By most counts seventeen players go into the last eight already carrying a yellow, each of them a single tackle away from a one-match ban. England, for one, do not even have to wait for a booking. They have already lost a man.
How the rule works
Under Article 10.4 of FIFA’s regulations, two cautions in two different matches earn an automatic one-game suspension. Cards are reset after the group stage and again after the quarter-finals, which leaves a three-round danger window across the Round of 32, the Round of 16 and the last eight. A yellow picked up in any of those rounds sits on a player’s record until the quarter-final is done. A second one inside that window, and he sits out the next match.
A straight red is simpler and harsher. It rules a player out of the following game on its own, which is where England’s problem starts. Jarell Quansah was sent off in the 54th minute against Mexico for a studs-up lunge on Jesús Gallardo, and that dismissal keeps him out of the quarter-final against Norway. Thomas Tuchel has to rebuild a back line without him before a ball is kicked.
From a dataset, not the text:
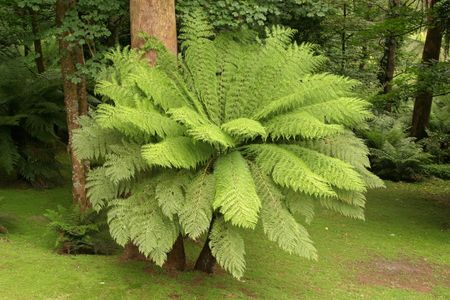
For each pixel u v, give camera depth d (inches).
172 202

France against Morocco carries the heaviest load
No tie is walking a thinner line than Thursday’s meeting in Boston. Eight players across the two squads go into it on a yellow, and several of them are names their coaches cannot easily hide.
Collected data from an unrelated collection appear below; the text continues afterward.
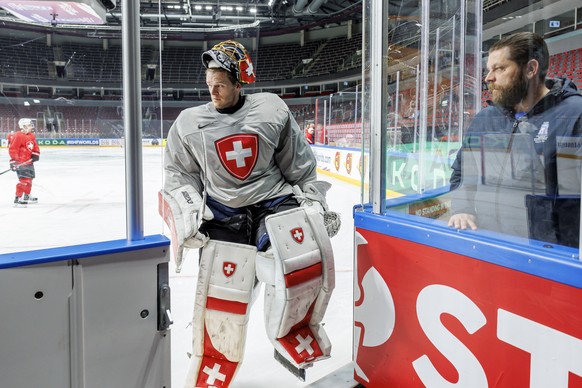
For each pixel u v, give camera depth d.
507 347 1.08
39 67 17.12
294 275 1.50
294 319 1.60
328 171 10.11
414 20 2.52
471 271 1.16
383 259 1.47
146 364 1.27
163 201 1.68
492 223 1.37
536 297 1.01
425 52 2.44
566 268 0.94
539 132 1.36
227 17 20.81
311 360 1.63
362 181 1.61
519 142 1.41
Morocco carry five. Achraf Hakimi, the captain and the engine down their right, was booked in the Round of 16 win over Canada, as were Azzedine Ounahi, Bilal El-Khannouss and Redouane Halhal. Issa Diop’s caution came a round earlier against the Netherlands. That is a full spine of the side, and one rash challenge from any of them against France would cost Morocco a semi-finalist. France are not much safer. Bradley Barcola, Manu Koné and Michael Olise were all shown yellows against Paraguay in the last 16 and take that baggage into the quarter-final.
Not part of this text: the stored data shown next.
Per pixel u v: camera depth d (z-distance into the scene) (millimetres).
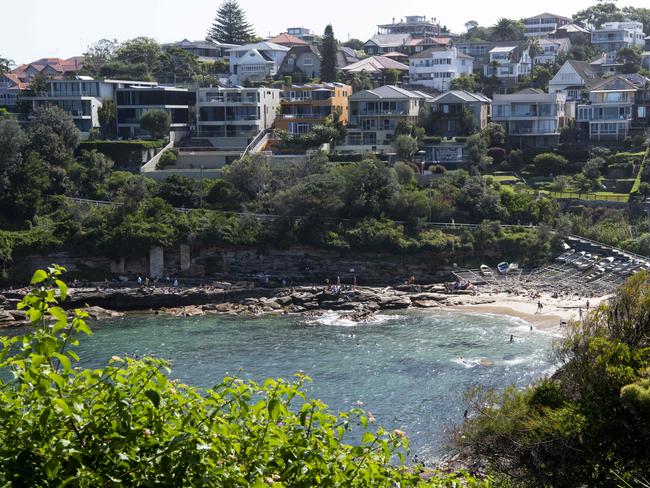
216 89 132500
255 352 69625
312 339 74000
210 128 132875
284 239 98312
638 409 26094
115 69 157750
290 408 52438
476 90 156875
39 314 14250
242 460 14805
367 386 59094
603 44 192000
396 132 127000
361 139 129625
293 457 15094
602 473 27094
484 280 94375
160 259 97688
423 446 46344
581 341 32812
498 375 61000
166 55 171750
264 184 107812
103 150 119250
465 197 104750
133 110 130625
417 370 62938
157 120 125312
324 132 124438
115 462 13766
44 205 102500
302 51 171125
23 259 94812
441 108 134125
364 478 15961
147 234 96312
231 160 121875
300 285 95000
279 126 132125
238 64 175125
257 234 98562
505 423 29547
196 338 75062
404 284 94312
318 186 99625
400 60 181750
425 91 157500
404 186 107875
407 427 50094
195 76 161000
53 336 14148
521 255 97875
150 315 85812
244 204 105250
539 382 34000
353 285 94812
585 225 101188
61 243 95812
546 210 104125
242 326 79875
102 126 132500
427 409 53500
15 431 13609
England and Spain sweat too
Quansah’s red is only half of England’s worry. Five more players are on a booking heading to Miami for the Norway tie. Jude Bellingham was cautioned in the first half against DR Congo, and Declan Rice, Marc Guehi, Nico O’Reilly and Jordan Henderson all followed against Mexico. That is a midfield spine and the heart of the defence, every one of them knowing a mistimed challenge against Erling Haaland’s Norway ends their tournament for a game.
Spain have a single but significant name on the list. Ferran Torres was booked deep into stoppage time against Portugal, so if he picks up another against Belgium on Friday he misses out on a semi-final Spain will fancy their chances of reaching.
The reset after this round is the strange comfort in all of it. Survive the quarter-final without a card and the risk vanishes entirely. That makes the next few days a peculiar gamble for a handful of very good footballers, told in effect to keep their feet in and their tempers cooler than a World Cup knockout usually allows. Easy to say from the dugout. Much harder when the ball is loose and the semi-final is ninety minutes away.